I recognise Local Planning Authorities without a five-year housing land supply may receive speculative planning applications for housing developments. All such applications should be determined in accordance with the relevant policies in the approved or adopted development plan for the area, including the principle of sustainable development. The lack of a five-year housing land supply may be one of the considerations in determining a planning application, however applications which do not meet the relevant policy requirements may be refused by the Authority.

National Assembly for Wales action

Written Assembly Questions

Janet Finch-Saunders AM tabled two written questions on 19 September 2017:

WAQ74200. What consideration will the Cabinet Secretary give to amending TAN 1 to allow for use of the past building rates method in calculating housing land supply?

WAQ74201. When will the Cabinet Secretary revise TAN 1 Section 7.5.1 to permit the consideration of alternative land supply methodologies?

The Cabinet Secretary responded on 25 September 2017:

As part of the revisions to TAN 1 in 2015, the use of the alternative methodology for calculating housing land supply, based on past build rates, was removed. This methodology was based on the past underperformance of the house-building industry and does not relate to delivery against the housing requirements established by Local Planning Authorities in their Local Development Plans to meet the needs of their communities.

Planning policy and guidance, including TAN 1, is kept under review.
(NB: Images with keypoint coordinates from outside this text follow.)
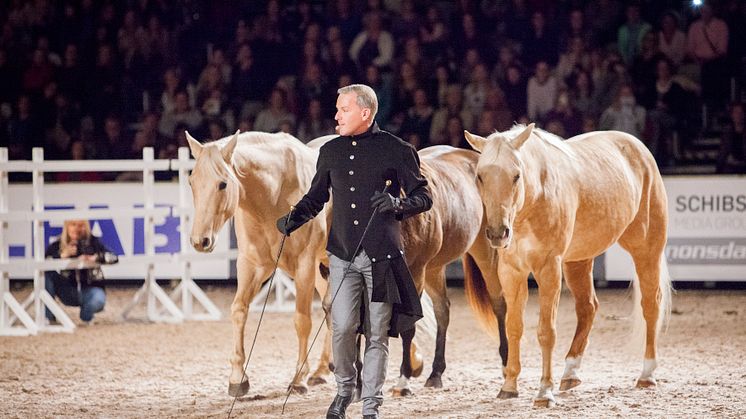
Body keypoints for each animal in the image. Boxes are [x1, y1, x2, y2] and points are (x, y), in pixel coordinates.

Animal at [464, 124, 668, 406]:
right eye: (481, 176)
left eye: (516, 175)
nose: (497, 233)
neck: (535, 200)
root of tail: (640, 150)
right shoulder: (512, 272)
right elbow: (514, 327)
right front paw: (509, 386)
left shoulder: (549, 269)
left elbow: (546, 331)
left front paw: (544, 392)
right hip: (579, 261)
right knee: (588, 307)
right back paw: (570, 373)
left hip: (647, 249)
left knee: (651, 304)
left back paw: (647, 374)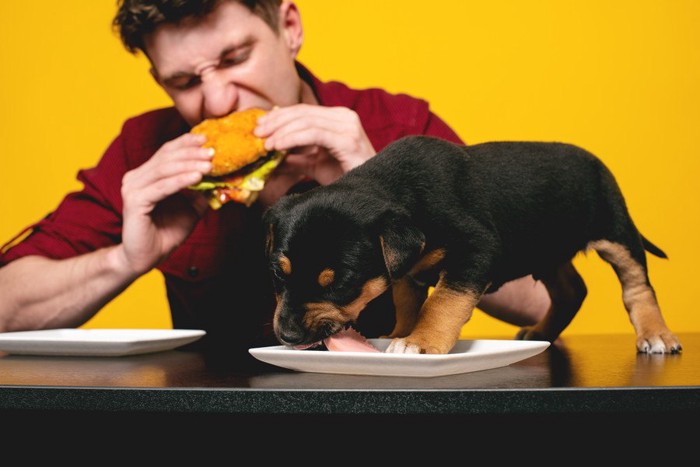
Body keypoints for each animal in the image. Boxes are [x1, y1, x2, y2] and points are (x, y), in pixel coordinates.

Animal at [264, 135, 684, 354]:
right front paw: (400, 334)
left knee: (637, 285)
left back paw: (656, 335)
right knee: (572, 289)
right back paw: (541, 332)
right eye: (278, 275)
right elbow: (408, 302)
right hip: (544, 250)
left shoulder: (476, 249)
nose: (288, 336)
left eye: (339, 284)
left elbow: (442, 303)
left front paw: (419, 343)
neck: (401, 191)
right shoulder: (406, 268)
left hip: (616, 230)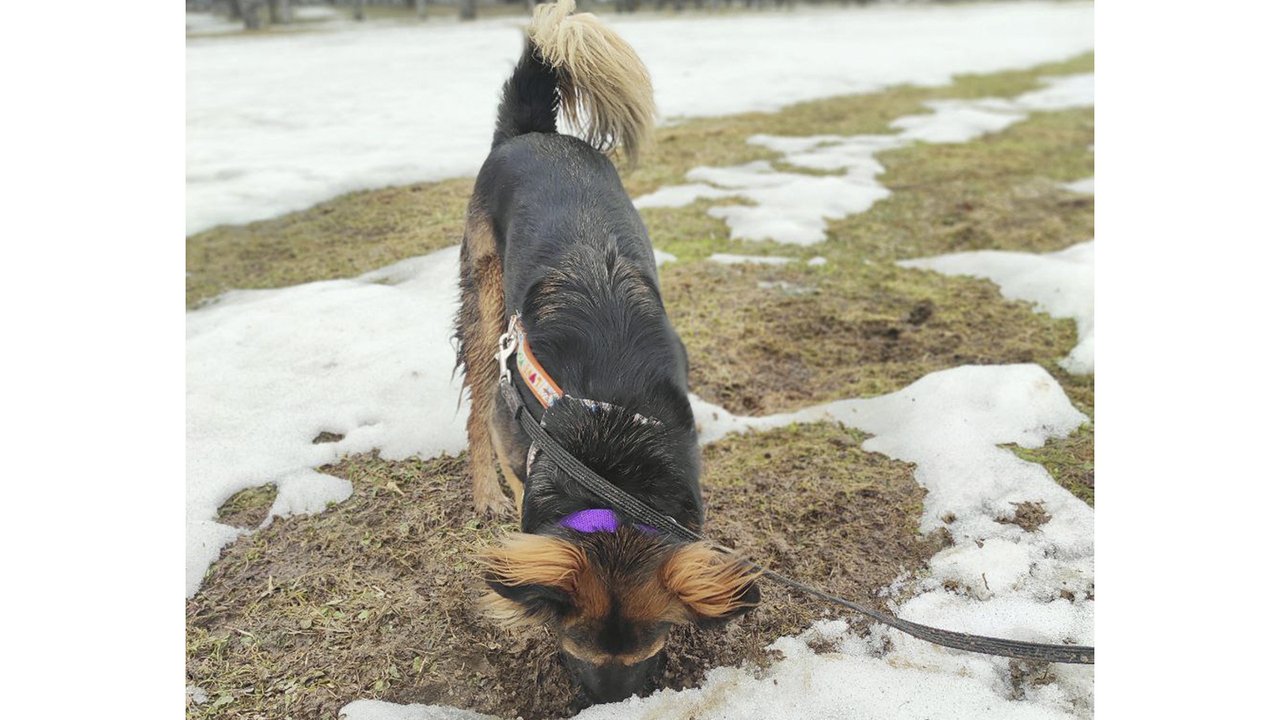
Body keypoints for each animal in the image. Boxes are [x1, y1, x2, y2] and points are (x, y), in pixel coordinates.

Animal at [455, 0, 757, 702]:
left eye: (655, 650)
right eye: (574, 654)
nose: (611, 704)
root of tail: (532, 133)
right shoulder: (520, 433)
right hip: (487, 309)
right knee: (477, 405)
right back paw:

Janet Finch–Saunders AM had previously questioned the Cabinet Secretary in Plenary on 14 September 2016:

… The knock-on effects, of course, of the changes to the housing land availability calculation under the revised TAN 1 are now starting to come into play for residents in Conwy and in all authorities across Wales.  In response to the TAN 1 consultation, local planning authorities generally disagreed with the sole use of the residual methodology for calculating housing land supply—a method that, according to the Welsh Local Government Association, lacks a degree of realism and can be distorted by build rates to produce unrealistic and unachievable results, whilst at the same time seeing the loss of many of our greenfield sites.  Given such a position, Cabinet Secretary, will you look at this in the forthcoming October review of the local development plan for local authorities across Wales and actually put some more common sense into the process? Because, believe me, the sites that are coming forward now in Conwy will be devastating and there’ll be huge losses to our greenfield sites.

The Cabinet Secretary responded:

I think the reason for having the revision of TAN 1, you’ve just absolutely said. I think that because sites weren’t coming forward, that was why the technical advice note was revised and I think it’s taken the cover off what was taking place before. So, I think it is bedding in now. It has set out a methodology for carrying out the review. That can be applied consistently across Wales, and I think that does provide local authorities with a key indicator for monitoring the delivery of housing to meet the requirements that are set out in their LDP.